4. A imutabilidade e a unidade divina: no contexto abordado, precisamos recorrer a outros atributos


de Deus, além dos que já foram citados, que são a imutabilidade e unidade divina. A imutabilidade,
também chamado de inalterabilidade, que pode ser descrito como “Deus é imutável no seu ser , nas
suas perfeições, nos seus propósitos e nas suas promessas; porém, Deus age e sente emoções, e age
e sente de modo diversos diante de situações diferentes” (Wayne Grudem). Podemos sim dizer que
Deus é o mesmo ontem, hoje e sempre (Hb 13.8). A unidade de Deus é assim também descrita por
Grudem: “Deus não está dividido em partes; porém percebemos atributos de Deus enfatizados em
momentos diferentes”. Grudem continua:
“Em termos de aplicação prática, isso significa que jamais
devemos pensar, por exemplo, que Deus é um Deus
amoroso num momento da história, e um Deus justo ou
irascível noutro momento. Ele é sempre o mesmo Deus, e
tudo o que diz ou faz é plenamente coerente com todos os
seus atributos. Não é correto dizer, como alguns já
disseram, que Deus é um Deus de justiça no Antigo
Testamento e um Deus de amor no Novo Testamento.

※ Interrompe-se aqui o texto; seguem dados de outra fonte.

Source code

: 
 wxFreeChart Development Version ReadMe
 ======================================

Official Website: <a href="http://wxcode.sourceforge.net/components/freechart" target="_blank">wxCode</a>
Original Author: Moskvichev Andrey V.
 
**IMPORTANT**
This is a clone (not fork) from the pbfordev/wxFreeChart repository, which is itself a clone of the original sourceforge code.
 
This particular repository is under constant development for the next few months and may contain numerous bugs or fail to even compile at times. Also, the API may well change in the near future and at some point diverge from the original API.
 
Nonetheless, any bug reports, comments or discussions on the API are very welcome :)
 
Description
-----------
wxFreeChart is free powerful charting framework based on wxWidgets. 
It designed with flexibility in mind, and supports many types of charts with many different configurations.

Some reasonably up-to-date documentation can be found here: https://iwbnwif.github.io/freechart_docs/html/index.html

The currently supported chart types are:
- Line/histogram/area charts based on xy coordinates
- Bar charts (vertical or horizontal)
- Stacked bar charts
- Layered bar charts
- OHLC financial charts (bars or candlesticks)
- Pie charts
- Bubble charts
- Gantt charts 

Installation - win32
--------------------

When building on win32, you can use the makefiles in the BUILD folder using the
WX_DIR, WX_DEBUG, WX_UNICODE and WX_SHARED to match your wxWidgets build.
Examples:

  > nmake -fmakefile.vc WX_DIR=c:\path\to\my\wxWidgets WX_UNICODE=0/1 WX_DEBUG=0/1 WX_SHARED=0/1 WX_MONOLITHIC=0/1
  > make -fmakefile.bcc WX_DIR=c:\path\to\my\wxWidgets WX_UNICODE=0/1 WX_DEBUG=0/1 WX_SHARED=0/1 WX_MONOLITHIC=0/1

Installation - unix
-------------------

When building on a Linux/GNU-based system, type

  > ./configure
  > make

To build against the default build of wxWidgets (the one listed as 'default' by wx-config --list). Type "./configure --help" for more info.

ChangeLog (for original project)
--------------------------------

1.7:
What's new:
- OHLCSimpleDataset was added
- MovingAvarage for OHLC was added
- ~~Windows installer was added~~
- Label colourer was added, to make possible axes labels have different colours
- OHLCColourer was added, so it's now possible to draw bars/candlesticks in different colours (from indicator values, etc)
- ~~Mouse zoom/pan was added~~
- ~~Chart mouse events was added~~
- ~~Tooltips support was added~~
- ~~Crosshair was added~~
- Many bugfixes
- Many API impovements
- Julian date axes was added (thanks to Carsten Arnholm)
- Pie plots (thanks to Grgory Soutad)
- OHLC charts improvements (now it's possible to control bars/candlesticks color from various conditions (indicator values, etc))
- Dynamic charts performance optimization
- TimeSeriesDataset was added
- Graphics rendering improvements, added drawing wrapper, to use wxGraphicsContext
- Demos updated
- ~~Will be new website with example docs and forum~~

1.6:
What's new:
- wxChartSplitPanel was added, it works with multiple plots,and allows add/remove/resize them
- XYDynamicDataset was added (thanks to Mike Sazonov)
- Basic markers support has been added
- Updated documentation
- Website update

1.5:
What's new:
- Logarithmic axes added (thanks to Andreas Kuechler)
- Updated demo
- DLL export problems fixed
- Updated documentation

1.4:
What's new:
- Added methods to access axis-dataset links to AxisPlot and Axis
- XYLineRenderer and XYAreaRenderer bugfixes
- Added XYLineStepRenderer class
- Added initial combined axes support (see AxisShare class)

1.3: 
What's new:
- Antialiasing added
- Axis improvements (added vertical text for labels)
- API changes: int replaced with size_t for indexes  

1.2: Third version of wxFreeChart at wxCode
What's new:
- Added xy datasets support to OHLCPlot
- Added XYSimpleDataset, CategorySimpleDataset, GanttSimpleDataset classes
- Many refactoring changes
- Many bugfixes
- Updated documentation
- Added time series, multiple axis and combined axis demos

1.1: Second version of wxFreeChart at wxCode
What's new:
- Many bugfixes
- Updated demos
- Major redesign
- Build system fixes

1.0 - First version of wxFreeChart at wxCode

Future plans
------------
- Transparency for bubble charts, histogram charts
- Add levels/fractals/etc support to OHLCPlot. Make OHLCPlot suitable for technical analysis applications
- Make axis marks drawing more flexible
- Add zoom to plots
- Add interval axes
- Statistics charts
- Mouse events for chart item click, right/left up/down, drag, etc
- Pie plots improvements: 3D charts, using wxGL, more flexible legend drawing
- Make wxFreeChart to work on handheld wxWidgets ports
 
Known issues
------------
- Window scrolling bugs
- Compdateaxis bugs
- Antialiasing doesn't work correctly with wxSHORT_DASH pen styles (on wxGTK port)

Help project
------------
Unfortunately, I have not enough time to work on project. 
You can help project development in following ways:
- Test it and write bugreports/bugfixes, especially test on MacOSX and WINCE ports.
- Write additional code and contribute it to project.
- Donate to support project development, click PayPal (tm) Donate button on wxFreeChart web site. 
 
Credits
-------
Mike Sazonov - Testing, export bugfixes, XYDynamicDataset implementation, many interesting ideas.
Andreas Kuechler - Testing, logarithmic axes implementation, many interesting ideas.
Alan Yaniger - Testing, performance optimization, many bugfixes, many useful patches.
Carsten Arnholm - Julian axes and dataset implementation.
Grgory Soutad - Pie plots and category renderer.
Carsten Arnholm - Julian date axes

Deus é e sempre foi infinitamente justo e também
infinitamente amoroso, e tudo o que ele fez no Antigo
Testamento, como no Novo Testamento, é absolutamente
coerente com esses dois atributos” (Teologia Sistemática
Atual e Exaustiva – Wayne Grudem, p.127)
Baseado nessas premissas, quando tomamos um posicionamento de atribuirmos determinado
acontecimento à justiça de Deus ou não atribuirmos devido ao amor de Deus, estamos incorrendo
em alguns erros. Primeiramente, estamos praticando um reducionismo divino achando que Deus
pensa da mesma forma que nós seres humanos ou tenha o mesmo senso de justiça que temos. O
profeta Isaías registra a declaração de Deus a seu povo: “Porque os meus pensamentos não são os
vossos pensamentos, nem os vossos caminhos os meus caminhos, diz o Senhor” (Is 55.8). Em
segundo lugar, já que não podemos entender em sua plenitude os propósito divinos, quando
afirmamos que tal morte ocorreu por “isso” ou não ocorreu por “aquilo”, estamos julgando – e Jesus
nos orienta sobre isso (Mt 7) – e nos posicionando num lugar que não é nosso e sim restritamente de
Deus: o Justo Juiz.

Portanto, concluo que o que cabe a nós como cristãos, nesses casos, é lamentar por uma vida
que se foi e, provavelmente, sem se render aos pés de Jesus, pois a vontade de Deus é que todos
sejam salvos (1Tm 2.4); é chorar com os que choram (Rm 12.15) – os familiares que ficaram; é não
buscar os porquês – creio que, em muitos casos, estes pertençam a Deus –, mas buscar o que esses
acontecimentos devem despertar em nós cristãos. E devem despertar o “Portanto ide, fazei
discípulos de todas as nações...” (Mt 28.19a).